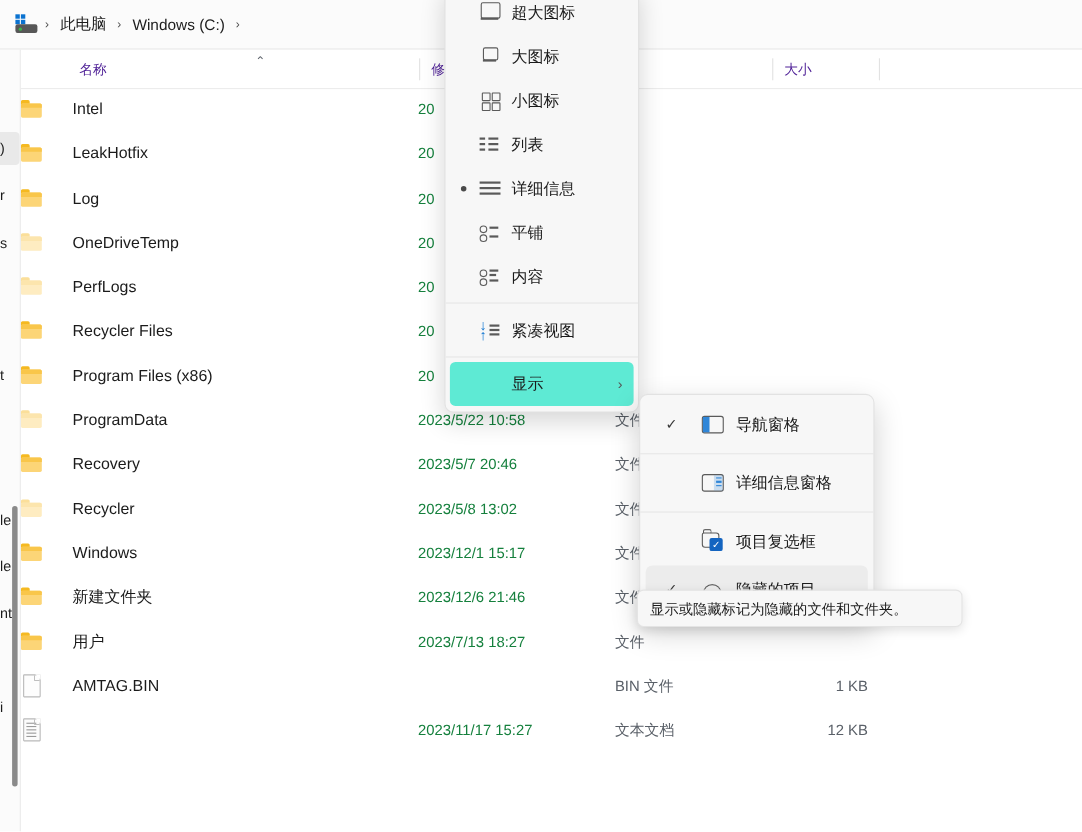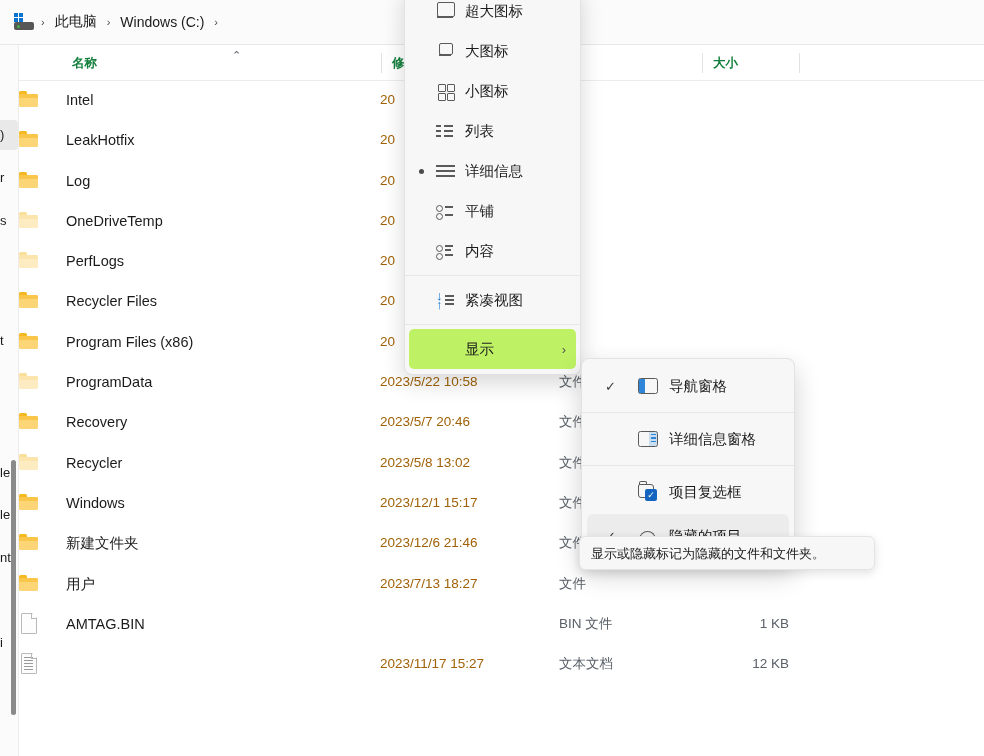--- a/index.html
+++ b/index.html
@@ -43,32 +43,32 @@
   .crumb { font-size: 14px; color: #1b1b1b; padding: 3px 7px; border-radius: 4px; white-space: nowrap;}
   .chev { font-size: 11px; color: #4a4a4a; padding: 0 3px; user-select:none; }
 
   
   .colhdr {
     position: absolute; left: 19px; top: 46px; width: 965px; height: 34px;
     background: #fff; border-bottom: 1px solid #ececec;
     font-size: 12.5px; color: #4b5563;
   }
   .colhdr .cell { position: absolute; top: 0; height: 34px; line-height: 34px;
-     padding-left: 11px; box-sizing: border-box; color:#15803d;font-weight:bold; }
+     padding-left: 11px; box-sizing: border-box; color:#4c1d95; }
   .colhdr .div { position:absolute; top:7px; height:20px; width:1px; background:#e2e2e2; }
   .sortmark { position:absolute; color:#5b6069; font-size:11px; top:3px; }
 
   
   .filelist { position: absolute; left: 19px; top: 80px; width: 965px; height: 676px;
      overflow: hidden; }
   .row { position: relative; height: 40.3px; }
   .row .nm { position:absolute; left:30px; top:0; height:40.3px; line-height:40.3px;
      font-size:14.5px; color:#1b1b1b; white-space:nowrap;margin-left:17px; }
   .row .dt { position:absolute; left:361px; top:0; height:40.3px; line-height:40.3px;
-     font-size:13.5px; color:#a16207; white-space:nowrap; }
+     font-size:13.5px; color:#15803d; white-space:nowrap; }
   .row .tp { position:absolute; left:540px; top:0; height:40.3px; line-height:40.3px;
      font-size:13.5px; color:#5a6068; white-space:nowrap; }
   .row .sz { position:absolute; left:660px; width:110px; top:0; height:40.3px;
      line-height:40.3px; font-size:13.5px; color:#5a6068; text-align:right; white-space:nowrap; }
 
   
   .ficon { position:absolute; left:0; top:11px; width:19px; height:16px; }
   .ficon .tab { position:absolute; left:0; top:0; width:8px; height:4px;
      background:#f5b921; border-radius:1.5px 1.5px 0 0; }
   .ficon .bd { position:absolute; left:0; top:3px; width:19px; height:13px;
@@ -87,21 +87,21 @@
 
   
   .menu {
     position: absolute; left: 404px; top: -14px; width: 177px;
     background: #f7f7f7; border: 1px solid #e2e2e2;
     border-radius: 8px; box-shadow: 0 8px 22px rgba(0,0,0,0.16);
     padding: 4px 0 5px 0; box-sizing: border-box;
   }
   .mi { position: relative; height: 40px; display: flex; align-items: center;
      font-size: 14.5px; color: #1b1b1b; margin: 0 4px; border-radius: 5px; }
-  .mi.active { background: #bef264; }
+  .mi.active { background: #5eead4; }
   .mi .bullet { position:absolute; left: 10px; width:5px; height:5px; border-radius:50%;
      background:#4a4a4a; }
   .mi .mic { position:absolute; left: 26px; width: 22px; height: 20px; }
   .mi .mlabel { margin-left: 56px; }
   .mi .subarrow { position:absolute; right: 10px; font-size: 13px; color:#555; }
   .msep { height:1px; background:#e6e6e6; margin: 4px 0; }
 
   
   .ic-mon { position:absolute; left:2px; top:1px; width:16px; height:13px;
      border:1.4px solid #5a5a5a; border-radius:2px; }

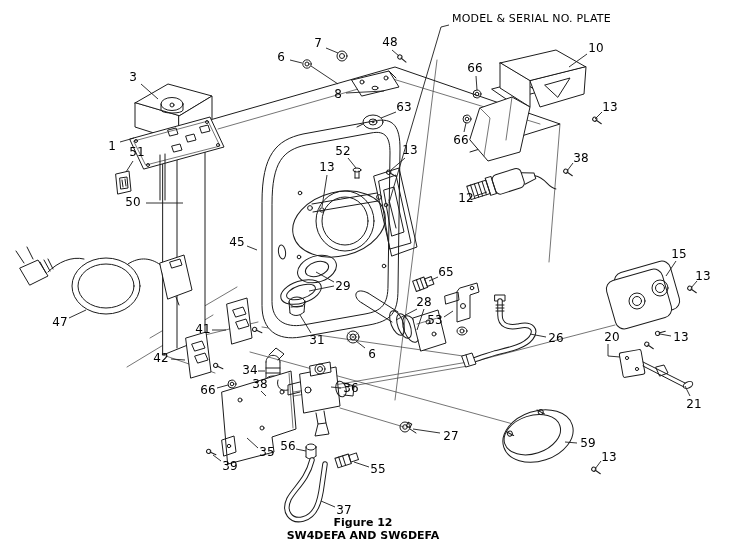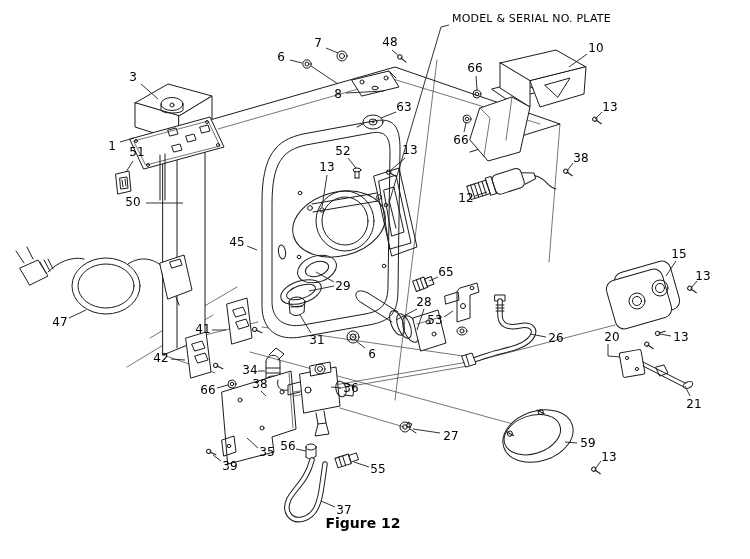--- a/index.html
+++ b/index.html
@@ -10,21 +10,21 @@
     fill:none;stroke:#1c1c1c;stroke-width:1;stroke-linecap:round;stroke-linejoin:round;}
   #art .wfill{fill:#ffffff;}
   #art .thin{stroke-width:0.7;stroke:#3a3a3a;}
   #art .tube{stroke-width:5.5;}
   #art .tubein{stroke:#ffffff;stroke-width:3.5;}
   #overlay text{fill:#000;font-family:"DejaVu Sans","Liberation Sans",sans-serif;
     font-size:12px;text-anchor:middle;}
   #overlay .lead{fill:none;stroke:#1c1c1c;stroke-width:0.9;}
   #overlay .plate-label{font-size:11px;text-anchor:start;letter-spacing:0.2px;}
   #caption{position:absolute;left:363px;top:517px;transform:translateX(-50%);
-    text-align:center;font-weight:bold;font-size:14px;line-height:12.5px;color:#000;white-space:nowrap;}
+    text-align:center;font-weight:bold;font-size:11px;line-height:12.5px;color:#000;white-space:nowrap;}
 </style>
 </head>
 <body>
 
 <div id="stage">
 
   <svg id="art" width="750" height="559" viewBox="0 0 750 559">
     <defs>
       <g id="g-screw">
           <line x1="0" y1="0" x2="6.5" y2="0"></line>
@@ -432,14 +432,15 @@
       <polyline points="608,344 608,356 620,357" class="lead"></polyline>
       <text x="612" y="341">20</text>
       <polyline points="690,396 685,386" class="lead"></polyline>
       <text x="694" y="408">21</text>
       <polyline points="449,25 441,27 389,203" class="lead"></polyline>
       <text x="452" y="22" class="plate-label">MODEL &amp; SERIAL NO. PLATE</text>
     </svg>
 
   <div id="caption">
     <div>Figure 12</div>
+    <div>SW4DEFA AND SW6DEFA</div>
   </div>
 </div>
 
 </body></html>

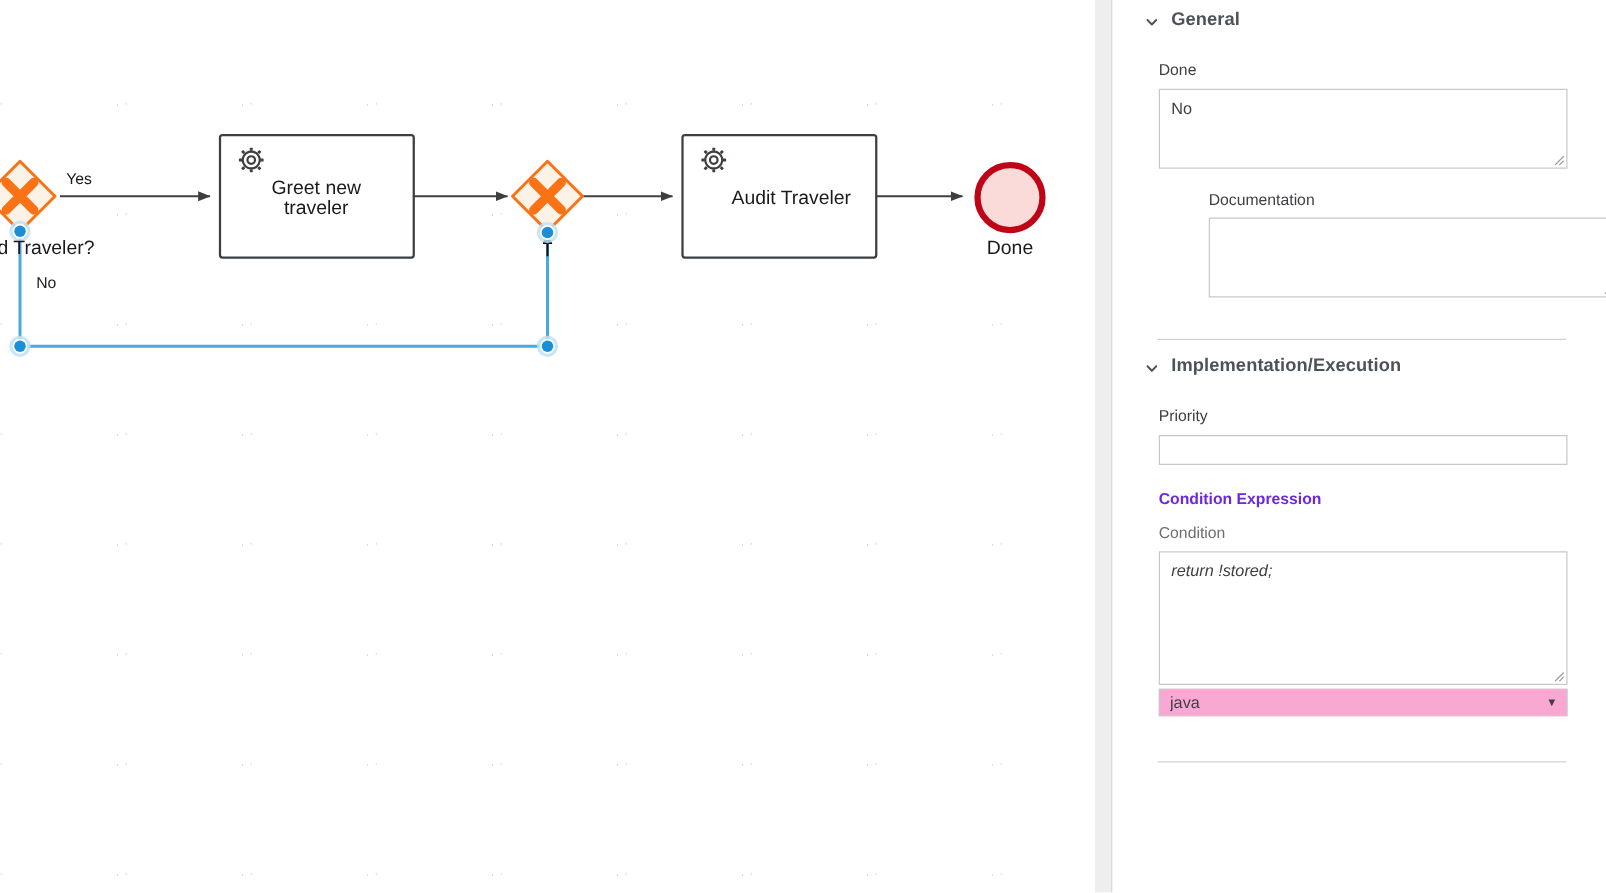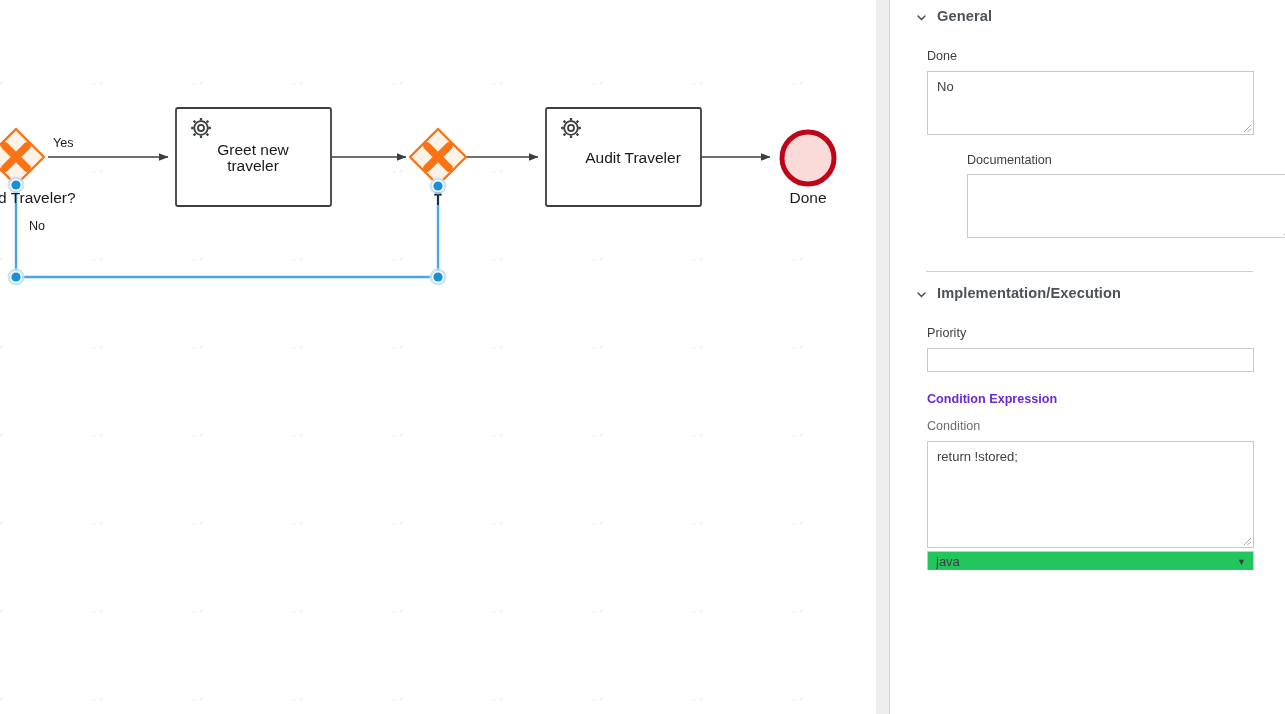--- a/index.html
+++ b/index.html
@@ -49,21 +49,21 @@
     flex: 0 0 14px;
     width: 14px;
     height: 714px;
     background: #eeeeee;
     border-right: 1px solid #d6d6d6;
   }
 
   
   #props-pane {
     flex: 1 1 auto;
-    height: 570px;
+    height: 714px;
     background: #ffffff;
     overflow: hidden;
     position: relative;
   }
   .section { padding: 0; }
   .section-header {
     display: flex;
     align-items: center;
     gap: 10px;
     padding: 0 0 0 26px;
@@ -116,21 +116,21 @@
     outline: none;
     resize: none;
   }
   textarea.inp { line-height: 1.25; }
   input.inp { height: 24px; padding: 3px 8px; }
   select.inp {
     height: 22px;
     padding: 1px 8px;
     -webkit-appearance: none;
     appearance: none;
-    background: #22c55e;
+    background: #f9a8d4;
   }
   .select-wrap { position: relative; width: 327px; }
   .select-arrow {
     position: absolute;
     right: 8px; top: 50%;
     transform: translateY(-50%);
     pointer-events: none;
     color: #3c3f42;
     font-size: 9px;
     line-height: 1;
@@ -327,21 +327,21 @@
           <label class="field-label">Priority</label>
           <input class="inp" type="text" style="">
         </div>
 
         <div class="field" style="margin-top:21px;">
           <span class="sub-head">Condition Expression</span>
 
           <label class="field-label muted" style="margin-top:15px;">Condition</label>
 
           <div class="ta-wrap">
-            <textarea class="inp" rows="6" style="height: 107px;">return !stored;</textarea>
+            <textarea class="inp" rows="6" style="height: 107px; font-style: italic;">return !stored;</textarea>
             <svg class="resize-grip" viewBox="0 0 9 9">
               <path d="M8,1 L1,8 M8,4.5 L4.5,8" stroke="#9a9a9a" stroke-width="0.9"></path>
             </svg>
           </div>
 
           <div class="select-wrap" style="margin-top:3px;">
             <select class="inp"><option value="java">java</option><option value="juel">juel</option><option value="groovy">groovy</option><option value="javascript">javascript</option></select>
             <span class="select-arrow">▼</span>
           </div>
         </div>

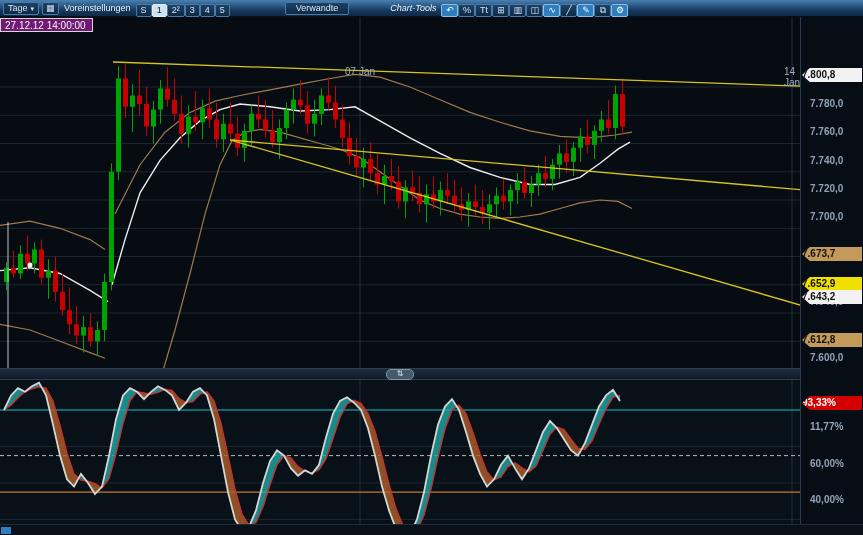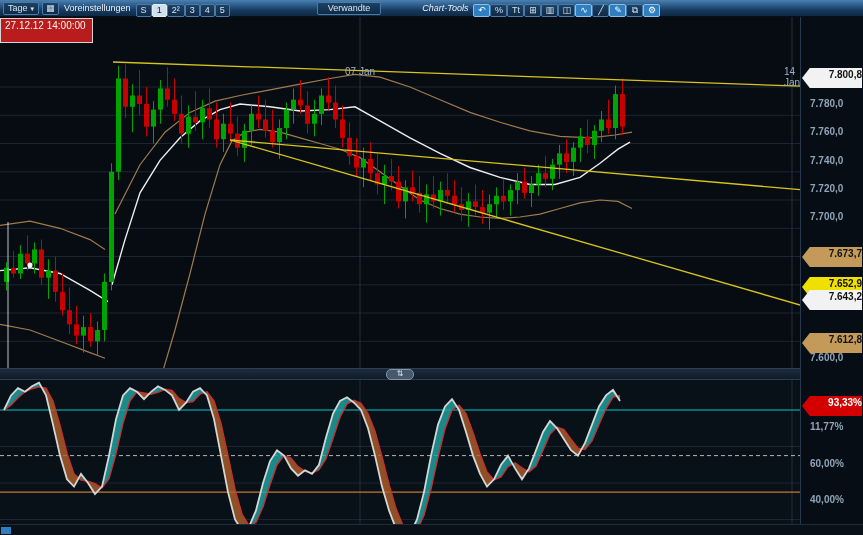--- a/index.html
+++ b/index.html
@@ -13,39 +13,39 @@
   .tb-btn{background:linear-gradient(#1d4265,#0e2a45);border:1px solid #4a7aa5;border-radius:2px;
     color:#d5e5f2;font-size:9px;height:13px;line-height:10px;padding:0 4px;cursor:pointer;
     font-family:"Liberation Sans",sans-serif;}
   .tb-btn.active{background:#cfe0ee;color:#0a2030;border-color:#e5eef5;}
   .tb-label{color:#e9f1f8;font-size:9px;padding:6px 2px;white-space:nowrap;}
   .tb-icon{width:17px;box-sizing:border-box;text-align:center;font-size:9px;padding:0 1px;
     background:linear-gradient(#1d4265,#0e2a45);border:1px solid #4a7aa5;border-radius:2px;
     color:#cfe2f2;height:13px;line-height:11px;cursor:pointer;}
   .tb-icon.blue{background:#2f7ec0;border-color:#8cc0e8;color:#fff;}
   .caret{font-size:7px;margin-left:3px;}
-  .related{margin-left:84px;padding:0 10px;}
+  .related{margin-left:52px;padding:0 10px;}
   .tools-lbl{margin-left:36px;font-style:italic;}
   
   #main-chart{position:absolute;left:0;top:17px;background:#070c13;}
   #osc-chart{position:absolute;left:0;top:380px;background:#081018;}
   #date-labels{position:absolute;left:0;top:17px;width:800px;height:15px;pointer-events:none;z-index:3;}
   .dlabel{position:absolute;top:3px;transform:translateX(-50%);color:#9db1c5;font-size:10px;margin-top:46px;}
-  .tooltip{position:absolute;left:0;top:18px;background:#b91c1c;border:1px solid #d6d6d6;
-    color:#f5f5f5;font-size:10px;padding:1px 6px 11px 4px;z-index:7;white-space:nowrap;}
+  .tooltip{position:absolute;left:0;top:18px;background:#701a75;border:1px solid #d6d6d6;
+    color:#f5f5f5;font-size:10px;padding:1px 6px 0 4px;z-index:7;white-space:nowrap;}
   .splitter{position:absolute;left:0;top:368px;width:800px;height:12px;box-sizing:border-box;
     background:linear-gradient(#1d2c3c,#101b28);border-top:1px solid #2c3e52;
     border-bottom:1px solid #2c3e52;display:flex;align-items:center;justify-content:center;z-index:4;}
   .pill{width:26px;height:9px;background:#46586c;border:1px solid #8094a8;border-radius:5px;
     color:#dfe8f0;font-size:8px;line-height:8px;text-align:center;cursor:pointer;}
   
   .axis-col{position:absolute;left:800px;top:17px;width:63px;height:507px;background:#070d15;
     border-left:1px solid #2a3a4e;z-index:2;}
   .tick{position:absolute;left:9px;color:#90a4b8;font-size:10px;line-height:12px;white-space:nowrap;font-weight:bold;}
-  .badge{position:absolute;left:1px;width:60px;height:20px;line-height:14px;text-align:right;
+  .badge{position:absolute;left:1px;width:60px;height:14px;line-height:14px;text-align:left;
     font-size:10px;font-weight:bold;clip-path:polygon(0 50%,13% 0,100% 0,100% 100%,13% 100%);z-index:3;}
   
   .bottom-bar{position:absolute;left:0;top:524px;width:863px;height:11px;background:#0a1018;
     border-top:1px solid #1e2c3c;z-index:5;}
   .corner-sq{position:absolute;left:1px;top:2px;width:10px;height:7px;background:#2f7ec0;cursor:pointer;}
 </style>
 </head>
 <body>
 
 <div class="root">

> ACTION ITEM: Say how many lines above include "radius". The number alone is the answer.

> RESPONSE: 9